Hi! I need your expert help regarding two sentences. Can you tell me which of the two options below is the best? 1.This device has a problem, but Windows cannot determine what the problem is. 2.This device has a problem, but Windows cannot determine the origin of the problem. Kind regards, Roman
Hi Perry, yep. I am having a dispute with my colleague on this and would like to get the opinion of native speakers to know for sure. English is my second language..
And what is the copywriting question that goes along with these answers. Is it you would like to know how to take this from your deck copy to your first paragraph with effortless flow? Or, how to take this from your paragraph to... perhaps a subhead, really smoothly... or... how in your copy to weave this into some kind of desire. Like in AIDA. Or, did you just wake up this morning and say " Hey I think I'll go on a copywriting forum and start typing something?". Brett
Number 2 sounds better, i.e. more professional, but these choices have different meanings. (Can Windows not find the root of the problem or does it not know what the problem is?)
To Action Copy: The question of our debate is how to end a sentence. My colleague says that ending it with "is" is fine and he refers to the sentence from Windows XP. I say that sentences with "is" do not sound well as compared to "This device has a problem, but Windows cannot determine the origin of the problem." To Bluoh: If I change it to "This device has a problem, but Windows fails to determine it", does it still sound better that the "is"-sentence?
In both sentences there is a repetition of the word "problem", which does not sound well. So I would go for your third option stated above, i.e. - "This device has a problem, but Windows fails to determine it"

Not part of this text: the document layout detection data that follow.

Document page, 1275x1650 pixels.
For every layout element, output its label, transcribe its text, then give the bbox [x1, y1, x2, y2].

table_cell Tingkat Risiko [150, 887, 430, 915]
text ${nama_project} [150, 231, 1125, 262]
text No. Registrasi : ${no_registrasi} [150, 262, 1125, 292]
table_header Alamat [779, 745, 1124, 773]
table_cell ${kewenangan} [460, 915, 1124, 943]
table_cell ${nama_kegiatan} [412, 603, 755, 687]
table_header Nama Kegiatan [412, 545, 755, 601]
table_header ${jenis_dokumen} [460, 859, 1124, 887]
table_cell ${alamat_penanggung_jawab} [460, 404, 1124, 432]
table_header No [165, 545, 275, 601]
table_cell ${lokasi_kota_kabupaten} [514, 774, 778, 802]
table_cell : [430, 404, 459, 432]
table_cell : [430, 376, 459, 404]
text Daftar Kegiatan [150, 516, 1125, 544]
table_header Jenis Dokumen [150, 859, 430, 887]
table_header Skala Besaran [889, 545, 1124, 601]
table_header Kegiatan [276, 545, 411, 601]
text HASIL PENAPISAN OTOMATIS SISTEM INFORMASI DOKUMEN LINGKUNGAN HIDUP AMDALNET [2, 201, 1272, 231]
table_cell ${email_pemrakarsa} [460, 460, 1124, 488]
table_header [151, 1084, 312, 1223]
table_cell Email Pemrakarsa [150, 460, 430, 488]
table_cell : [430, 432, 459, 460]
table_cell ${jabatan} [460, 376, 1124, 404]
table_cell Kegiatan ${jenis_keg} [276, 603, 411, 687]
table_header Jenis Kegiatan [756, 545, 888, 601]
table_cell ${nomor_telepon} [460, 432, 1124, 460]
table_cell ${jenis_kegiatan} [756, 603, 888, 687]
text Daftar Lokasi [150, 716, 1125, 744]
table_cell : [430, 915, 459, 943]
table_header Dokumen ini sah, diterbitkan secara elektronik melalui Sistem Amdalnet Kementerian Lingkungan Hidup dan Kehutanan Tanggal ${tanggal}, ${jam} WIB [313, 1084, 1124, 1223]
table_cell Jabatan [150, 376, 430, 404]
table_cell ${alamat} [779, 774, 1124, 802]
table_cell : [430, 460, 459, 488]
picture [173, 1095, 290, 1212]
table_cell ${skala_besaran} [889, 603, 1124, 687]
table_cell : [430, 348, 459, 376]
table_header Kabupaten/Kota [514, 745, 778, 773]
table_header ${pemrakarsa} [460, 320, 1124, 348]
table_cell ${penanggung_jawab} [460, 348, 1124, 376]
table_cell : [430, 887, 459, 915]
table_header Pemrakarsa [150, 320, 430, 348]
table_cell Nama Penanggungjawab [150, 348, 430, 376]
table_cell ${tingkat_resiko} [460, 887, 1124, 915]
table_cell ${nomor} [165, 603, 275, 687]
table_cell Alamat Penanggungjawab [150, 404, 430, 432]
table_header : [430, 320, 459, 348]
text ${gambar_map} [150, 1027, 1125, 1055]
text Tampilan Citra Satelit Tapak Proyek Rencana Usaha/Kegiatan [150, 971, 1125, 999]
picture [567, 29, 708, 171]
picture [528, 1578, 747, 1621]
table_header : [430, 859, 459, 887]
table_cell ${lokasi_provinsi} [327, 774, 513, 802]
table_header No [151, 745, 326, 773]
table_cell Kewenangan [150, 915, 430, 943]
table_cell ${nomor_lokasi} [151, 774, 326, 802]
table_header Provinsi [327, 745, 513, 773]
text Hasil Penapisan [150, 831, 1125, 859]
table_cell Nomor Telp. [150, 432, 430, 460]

This sounds good to me. Always best to use as little a number of letters/words as possible. (Unless your client is adamant on his article having 500 words not 445 though it would make no difference)
Hi, If this is something in copywriting... when in doubt, use short sentences. That means, let's break up each of your sentences into two sentences. NOW you can have more freedom to say what you really mean. 1.This device has a problem, but Windows cannot determine what the problem is. This device has something wrong with it. Windows tried but cannot find the problem. 2.This device has a problem, but Windows cannot determine the origin of the problem. This device has a problem. Windows can't identify the cause. I'm a firm believer in less words is more. So why not condense? 1.This device has a problem, but Windows cannot determine what the problem is. Windows can't find out why this device won't work right. 2.This device has a problem, but Windows cannot determine the origin of the problem. Windows does not know the cause of this device's problem. Does that make sense? Dot
gmihaylov, lightless, Revelations-Decoder - thank you! That's helpful. 2 dorothydot: Splitting a sentence into bits of meaning is an interesting approach.. i think i need to adopt it myself. condensing a long sentence definitely makes sense. thanks!
The two sentences have different meanings, or they do without a context. Neither is the best without knowing the context it would be in.